The very first paragraph of Places in the Dark is captivating with its imagery. Always beautiful and lyrical, it is sometimes savage. The author often uses the small and insignificant happenings of an eventless day to foreshadow or fill out the many layers of his characters. His style is literate, and he employs the technique of flashbacks to set his stage and then later to advance the plot.

Through a brief flashback, we meet Dora March when she is eight years old. Early on, it becomes obvious that this novel is building into psychological suspense with the author visiting the dark places of his character's hearts and minds.

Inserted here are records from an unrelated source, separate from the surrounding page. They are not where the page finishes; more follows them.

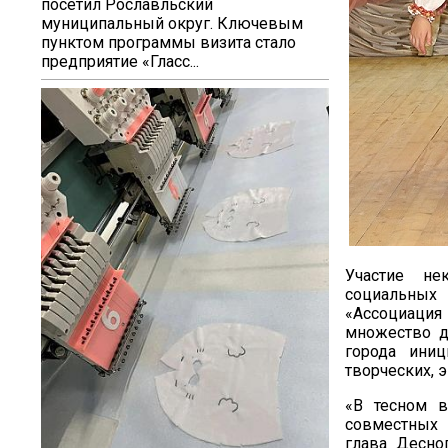
посетил Рославльский
муниципальный округ. Ключевым
пунктом программы визита стало
предприятие «Гласс...
Участие не
социальных 
«Ассоциаци
множество д
города иниц
творческих, 
«В тесном в
совместных 
глава Десно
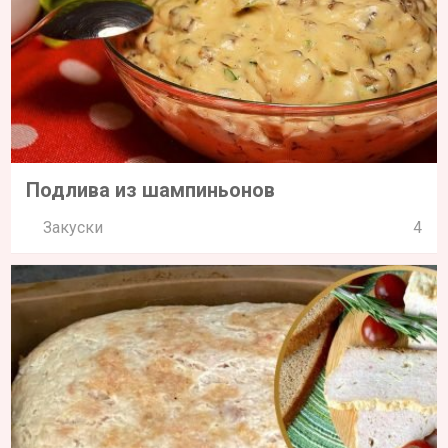
Подлива из шампиньонов
Закуски
4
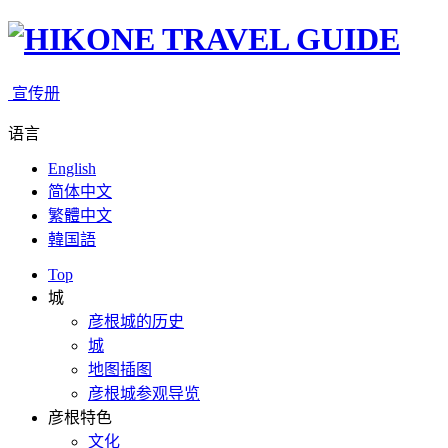
宣传册
语言
English
简体中文
繁體中文
韓国語
Top
城
彦根城的历史
城
地图插图
彦根城参观导览
彦根特色
文化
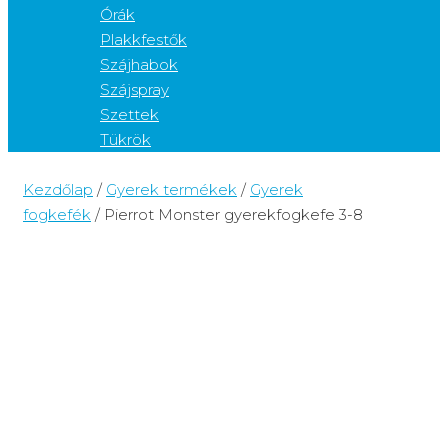
Órák
Plakkfestők
Szájhabok
Szájspray
Szettek
Tükrök
Kezdőlap
/
Gyerek termékek
/
Gyerek
fogkefék
/ Pierrot Monster gyerekfogkefe 3-8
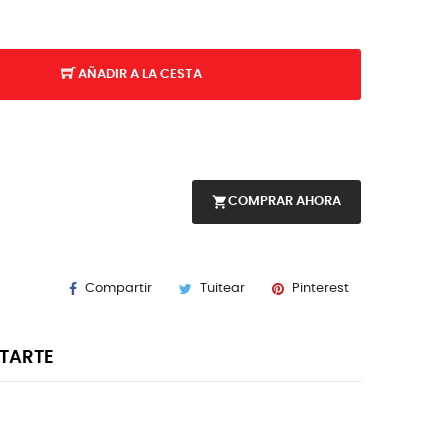
AÑADIR A LA CESTA
shopping_cart
COMPRAR AHORA
Compartir
Tuitear
Pinterest
STARTE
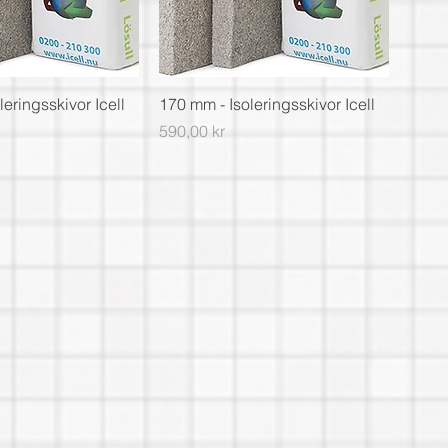
eringsskivor Icell
170 mm - Isoleringsskivor Icell
Pris
590,00 kr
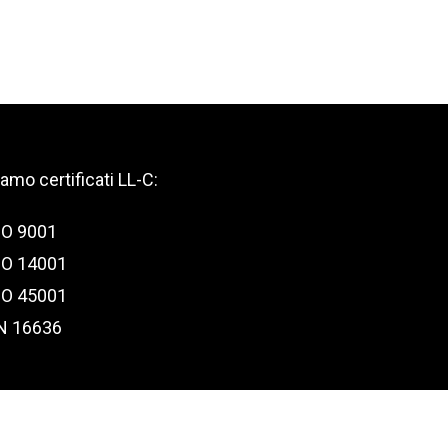
iamo certificati LL-C:
SO 9001
SO 14001
SO 45001
N 16636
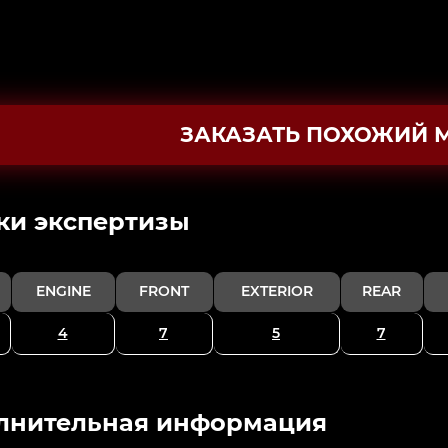
ЗАКАЗАТЬ ПОХОЖИЙ 
ки экспертизы
ENGINE
FRONT
EXTERIOR
REAR
4
7
5
7
лнительная информация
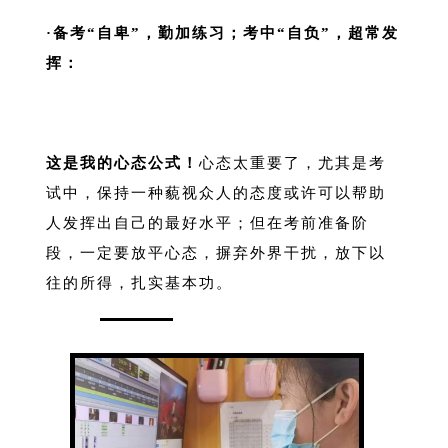
·备考“自卑”，勤加练习；考中“自负”，超常发
挥：
这是我的心态公式！
心态太重要了，尤其是考
试中，保持一种藐视众人的态度或许可以帮助
人发挥出自己的最好水平；但在考前准备阶
段，一定要放平心态，摒弃外界干扰，放下以
往的所得，扎实基本功。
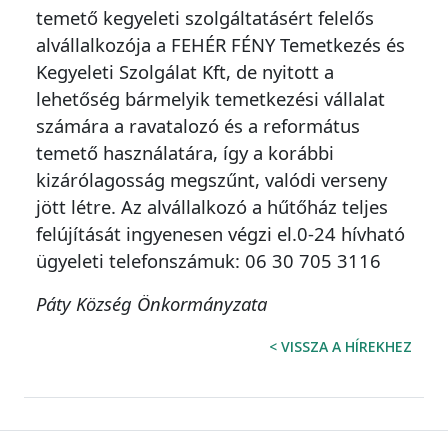
temető kegyeleti szolgáltatásért felelős
alvállalkozója a FEHÉR FÉNY Temetkezés és
Kegyeleti Szolgálat Kft, de nyitott a
lehetőség bármelyik temetkezési vállalat
számára a ravatalozó és a református
temető használatára, így a korábbi
kizárólagosság megszűnt, valódi verseny
jött létre. Az alvállalkozó a hűtőház teljes
felújítását ingyenesen végzi el.0-24 hívható
ügyeleti telefonszámuk: 06 30 705 3116
Páty Község Önkormányzata
< VISSZA A HÍREKHEZ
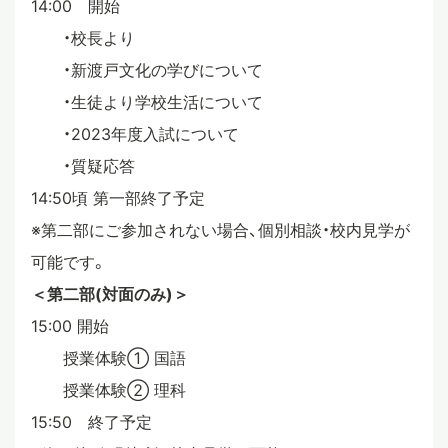
14:00 開始
・校長より
・新渡戸文化の学びについて
・生徒より学校生活について
・2023年度入試について
・質疑応答
14:50頃 第一部終了予定
※第二部にご参加されない場合、個別相談・校内見学が
可能です。
＜第二部(対面のみ)＞
15:00 開始
授業体験① 国語
授業体験② 理科
15:50 終了予定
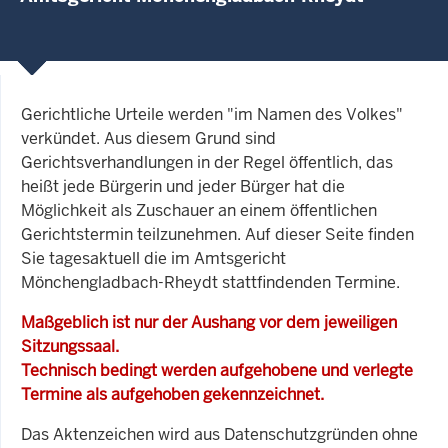
Gerichtliche Urteile werden "im Namen des Volkes"
verkündet. Aus diesem Grund sind
Gerichtsverhandlungen in der Regel öffentlich, das
heißt jede Bürgerin und jeder Bürger hat die
Möglichkeit als Zuschauer an einem öffentlichen
Gerichtstermin teilzunehmen. Auf dieser Seite finden
Sie tagesaktuell die im Amtsgericht
Mönchengladbach-Rheydt stattfindenden Termine.
Maßgeblich ist nur der Aushang vor dem jeweiligen
Sitzungssaal.
Technisch bedingt werden aufgehobene und verlegte
Termine als aufgehoben gekennzeichnet.
Das Aktenzeichen wird aus Datenschutzgründen ohne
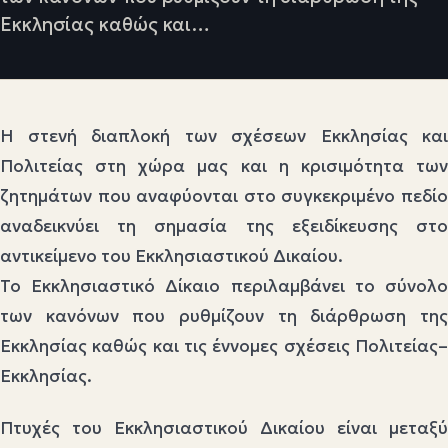
Εκκλησίας καθώς και…
Η στενή διαπλοκή των σχέσεων Εκκλησίας και
Πολιτείας στη χώρα μας και η κρισιμότητα των
ζητημάτων που αναφύονται στο συγκεκριμένο πεδίο
αναδεικνύει τη σημασία της εξειδίκευσης στο
αντικείμενο του Εκκλησιαστικού Δικαίου.
Το Εκκλησιαστικό Δίκαιο περιλαμβάνει το σύνολο
των κανόνων που ρυθμίζουν τη διάρθρωση της
Εκκλησίας καθώς και τις έννομες σχέσεις Πολιτείας–
Εκκλησίας.
Πτυχές του Εκκλησιαστικού Δικαίου είναι μεταξύ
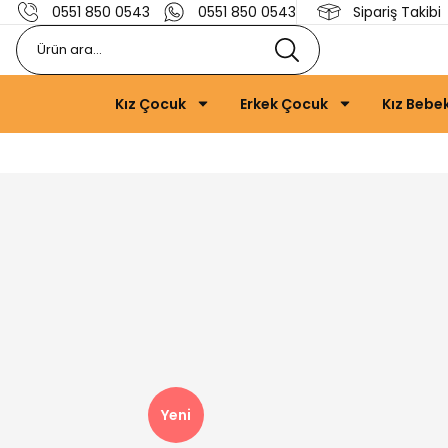
0551 850 0543
0551 850 0543
Sipariş Takibi
Kız Çocuk
Erkek Çocuk
Kız Bebe
Yeni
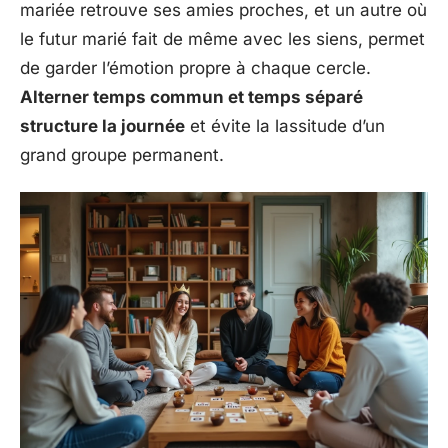
mariée retrouve ses amies proches, et un autre où
le futur marié fait de même avec les siens, permet
de garder l’émotion propre à chaque cercle.
Alterner temps commun et temps séparé
structure la journée
et évite la lassitude d’un
grand groupe permanent.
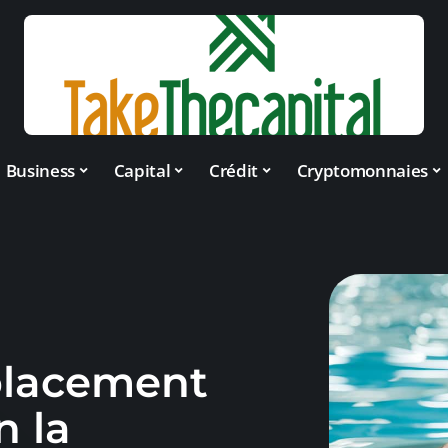
Business
Capital
Crédit
Cryptomonnaies
 placement
n la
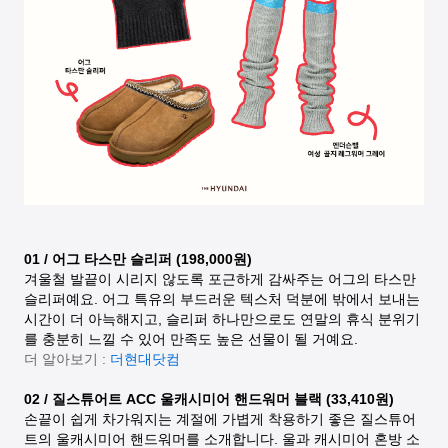
01 / 어그 타스만 슬리퍼 (198,000원)
겨울철 발끝이 시리지 않도록 포근하게 감싸주는 어그의 타스만
슬리퍼예요. 어그 특유의 부드러운 텍스처 덕분에 밖에서 보내는
시간이 더 아늑해지고, 슬리퍼 하나만으로도 연말의 휴식 분위기
를 충분히 느낄 수 있어 만족도 높은 선물이 될 거예요.
더 알아보기 :
더현대닷컴
02 / 질스튜어트 ACC 울캐시미어 핸드워머 블랙 (33,410원)
손끝이 쉽게 차가워지는 계절에 가볍게 착용하기 좋은 질스튜어
트의 울캐시미어 핸드워머를 소개합니다. 울과 캐시미어 혼방 소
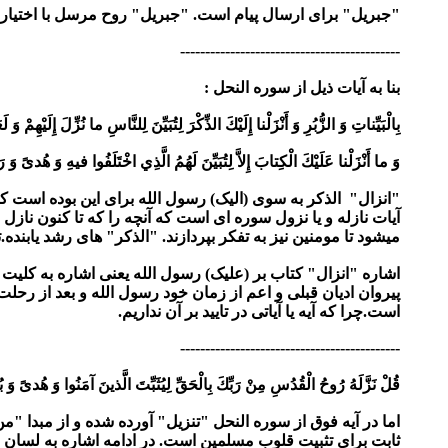
"جبریل" برای ارسال پیام است. "جبریل" روح مرسل با اختیار
--------------------------------------------
بنا به آیات ذیل از سوره النحل :
بِالْبَيِّناتِ وَ الزُّبُرِ وَ أَنْزَلْنا إِلَيْكَ الذِّكْرَ لِتُبَيِّنَ لِلنَّاسِ ما نُزِّلَ إِلَيْهِمْ وَ لَعَلّ
وَ ما أَنْزَلْنا عَلَيْكَ الْكِتابَ إِلاَّ لِتُبَيِّنَ لَهُمُ الَّذِي اخْتَلَفُوا فيهِ وَ هُدىً وَ رَحْ
"انزال" الذکر به سوی (الیک) رسول الله برای این بوده است که
آیات نازله و یا نزول سوره ای است که آنچه را که تا کنون نازل
میشود تا مومنین نیز به تفکر بپردازند. "الذکر" های رشد یابنده.
اشاره "انزال" کتاب بر (علیک) رسول الله یعنی اشاره به کلیت 
پیروان ادیان قبلی و اعم از زمان خود رسول الله و بعد از رحلت 
است.چرا که آیه یا آیاتی در تایید بر آن نداریم.
--------------------------------------------
قُلْ نَزَّلَهُ رُوحُ الْقُدُسِ مِنْ رَبِّكَ بِالْحَقِّ لِيُثَبِّتَ الَّذينَ آمَنُوا وَ هُدىً وَ بُشْرى‏
اما در آیه فوق از سوره النحل "تنزیل" آورده شده و از مبدا 
ثابت برای تثبیت قلوب مسلمین است. در ادامه اشاره به لسان عر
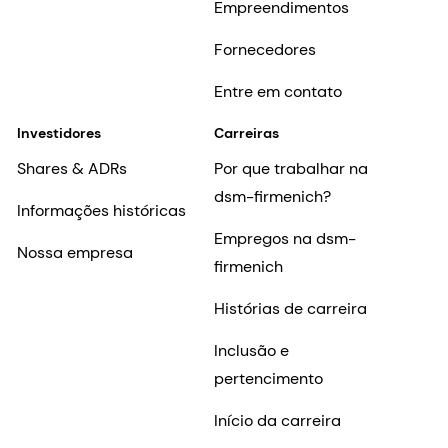
Empreendimentos
Fornecedores
Entre em contato
Investidores
Carreiras
Shares & ADRs
Por que trabalhar na
dsm-firmenich?
Informações históricas
Empregos na dsm-
Nossa empresa
firmenich
Histórias de carreira
Inclusão e
pertencimento
Início da carreira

Late one night in 1937, Dora March steps off the bus in Port Alma, Maine, with one suitcase in hand and checks into the town's only hotel. She finds work caring for an elderly curmudgeon who has no living relatives. The town's people know nothing of her past, and more importantly they don't care.

The curmudgeon dies and Billy meets and falls in love with Dora. He hires her at the newspaper and sets about winning her, as he has always known that he will have only one truly passionate love in his life. It appears to be his undoing as he is found murdered in her cottage and she has left town.

Cal is driven to find Dora. In his search for clues about her and where she might be, he stoically, and patiently starts recreating the one year of her life that she spent in Port Alma.

His journey takes unexpected twists and turns and regardless of how many mysteries read, my prediction is that readers will not see this one coming. It takes an especially skilled writer to flip from past to present as artfully as Thomas Cook does, demonstrating no doubt, why his books have won Edgar awards. Places in the Dark is a mystery that will be hard to forget.